Instructions to follow -
Output every non-blank line of the source text in each of the following records as a JSON list of strings, one string per line. Leave the pictures out of the answer.

Given information -
=======

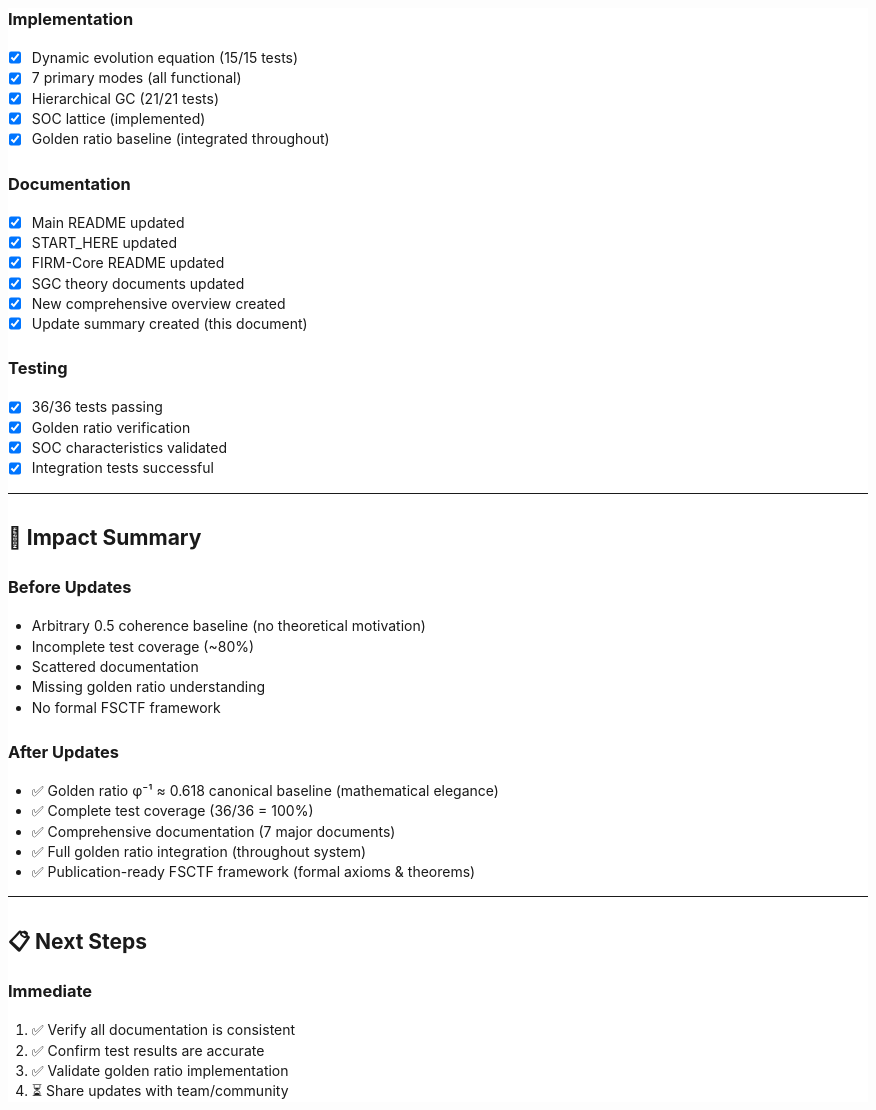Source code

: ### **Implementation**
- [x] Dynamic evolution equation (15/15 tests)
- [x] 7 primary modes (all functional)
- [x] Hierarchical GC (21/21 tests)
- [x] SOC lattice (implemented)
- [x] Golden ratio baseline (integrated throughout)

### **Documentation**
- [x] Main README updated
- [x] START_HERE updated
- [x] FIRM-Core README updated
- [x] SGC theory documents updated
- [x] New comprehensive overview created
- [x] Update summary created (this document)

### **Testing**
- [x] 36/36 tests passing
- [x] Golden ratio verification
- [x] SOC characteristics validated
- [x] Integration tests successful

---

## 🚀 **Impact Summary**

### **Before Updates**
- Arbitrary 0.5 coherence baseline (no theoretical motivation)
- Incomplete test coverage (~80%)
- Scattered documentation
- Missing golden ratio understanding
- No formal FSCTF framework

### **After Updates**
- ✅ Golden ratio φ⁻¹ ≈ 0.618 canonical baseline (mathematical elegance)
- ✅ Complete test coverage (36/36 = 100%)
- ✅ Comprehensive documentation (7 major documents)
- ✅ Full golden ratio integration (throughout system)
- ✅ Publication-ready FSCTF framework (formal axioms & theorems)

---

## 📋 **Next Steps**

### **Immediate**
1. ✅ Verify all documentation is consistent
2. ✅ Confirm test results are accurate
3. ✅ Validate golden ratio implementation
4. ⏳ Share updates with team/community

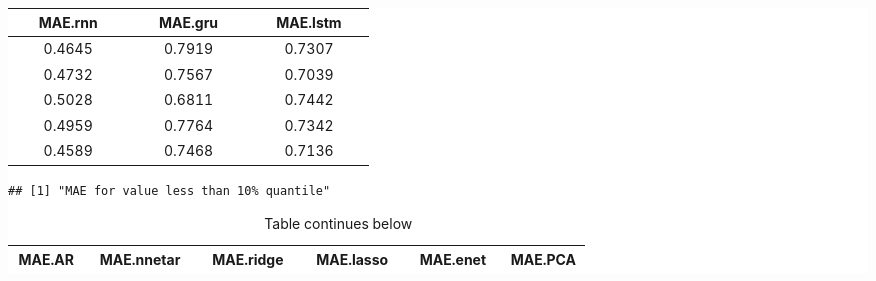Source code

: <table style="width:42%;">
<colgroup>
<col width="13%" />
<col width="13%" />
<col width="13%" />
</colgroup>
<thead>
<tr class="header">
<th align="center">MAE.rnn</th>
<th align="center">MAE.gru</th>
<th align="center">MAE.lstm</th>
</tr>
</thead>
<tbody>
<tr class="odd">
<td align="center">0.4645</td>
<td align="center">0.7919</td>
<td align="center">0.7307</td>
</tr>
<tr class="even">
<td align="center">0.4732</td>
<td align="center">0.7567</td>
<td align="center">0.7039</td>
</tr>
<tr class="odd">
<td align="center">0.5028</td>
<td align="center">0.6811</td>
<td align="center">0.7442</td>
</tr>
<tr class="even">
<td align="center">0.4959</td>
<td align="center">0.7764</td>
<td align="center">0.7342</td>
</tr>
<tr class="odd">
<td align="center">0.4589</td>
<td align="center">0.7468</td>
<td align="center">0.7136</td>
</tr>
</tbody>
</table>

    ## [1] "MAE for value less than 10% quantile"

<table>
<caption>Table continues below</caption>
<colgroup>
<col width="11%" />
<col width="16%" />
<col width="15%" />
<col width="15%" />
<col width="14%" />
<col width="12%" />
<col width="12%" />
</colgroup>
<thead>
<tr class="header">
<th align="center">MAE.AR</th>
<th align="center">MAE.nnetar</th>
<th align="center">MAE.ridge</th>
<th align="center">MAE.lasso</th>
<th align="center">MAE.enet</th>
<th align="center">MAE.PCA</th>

=======

Answer area -
[
  "Source code",
  ": ### **Implementation**",
  "- [x] Dynamic evolution equation (15/15 tests)",
  "- [x] 7 primary modes (all functional)",
  "- [x] Hierarchical GC (21/21 tests)",
  "- [x] SOC lattice (implemented)",
  "- [x] Golden ratio baseline (integrated throughout)",
  "### **Documentation**",
  "- [x] Main README updated",
  "- [x] START_HERE updated",
  "- [x] FIRM-Core README updated",
  "- [x] SGC theory documents updated",
  "- [x] New comprehensive overview created",
  "- [x] Update summary created (this document)",
  "### **Testing**",
  "- [x] 36/36 tests passing",
  "- [x] Golden ratio verification",
  "- [x] SOC characteristics validated",
  "- [x] Integration tests successful",
  "---",
  "## 🚀 **Impact Summary**",
  "### **Before Updates**",
  "- Arbitrary 0.5 coherence baseline (no theoretical motivation)",
  "- Incomplete test coverage (~80%)",
  "- Scattered documentation",
  "- Missing golden ratio understanding",
  "- No formal FSCTF framework",
  "### **After Updates**",
  "- ✅ Golden ratio φ⁻¹ ≈ 0.618 canonical baseline (mathematical elegance)",
  "- ✅ Complete test coverage (36/36 = 100%)",
  "- ✅ Comprehensive documentation (7 major documents)",
  "- ✅ Full golden ratio integration (throughout system)",
  "- ✅ Publication-ready FSCTF framework (formal axioms & theorems)",
  "---",
  "## 📋 **Next Steps**",
  "### **Immediate**",
  "1. ✅ Verify all documentation is consistent",
  "2. ✅ Confirm test results are accurate",
  "3. ✅ Validate golden ratio implementation",
  "4. ⏳ Share updates with team/community",
  "Source code",
  ": <table style=\"width:42%;\">",
  "<colgroup>",
  "<col width=\"13%\" />",
  "<col width=\"13%\" />",
  "<col width=\"13%\" />",
  "</colgroup>",
  "<thead>",
  "<tr class=\"header\">",
  "<th align=\"center\">MAE.rnn</th>",
  "<th align=\"center\">MAE.gru</th>",
  "<th align=\"center\">MAE.lstm</th>",
  "</tr>",
  "</thead>",
  "<tbody>",
  "<tr class=\"odd\">",
  "<td align=\"center\">0.4645</td>",
  "<td align=\"center\">0.7919</td>",
  "<td align=\"center\">0.7307</td>",
  "</tr>",
  "<tr class=\"even\">",
  "<td align=\"center\">0.4732</td>",
  "<td align=\"center\">0.7567</td>",
  "<td align=\"center\">0.7039</td>",
  "</tr>",
  "<tr class=\"odd\">",
  "<td align=\"center\">0.5028</td>",
  "<td align=\"center\">0.6811</td>",
  "<td align=\"center\">0.7442</td>",
  "</tr>",
  "<tr class=\"even\">",
  "<td align=\"center\">0.4959</td>",
  "<td align=\"center\">0.7764</td>",
  "<td align=\"center\">0.7342</td>",
  "</tr>",
  "<tr class=\"odd\">",
  "<td align=\"center\">0.4589</td>",
  "<td align=\"center\">0.7468</td>",
  "<td align=\"center\">0.7136</td>",
  "</tr>",
  "</tbody>",
  "</table>",
  "    ## [1] \"MAE for value less than 10% quantile\"",
  "<table>",
  "<caption>Table continues below</caption>",
  "<colgroup>",
  "<col width=\"11%\" />",
  "<col width=\"16%\" />",
  "<col width=\"15%\" />",
  "<col width=\"15%\" />",
  "<col width=\"14%\" />",
  "<col width=\"12%\" />",
  "<col width=\"12%\" />",
  "</colgroup>",
  "<thead>",
  "<tr class=\"header\">",
  "<th align=\"center\">MAE.AR</th>",
  "<th align=\"center\">MAE.nnetar</th>",
  "<th align=\"center\">MAE.ridge</th>",
  "<th align=\"center\">MAE.lasso</th>",
  "<th align=\"center\">MAE.enet</th>",
  "<th align=\"center\">MAE.PCA</th>"
]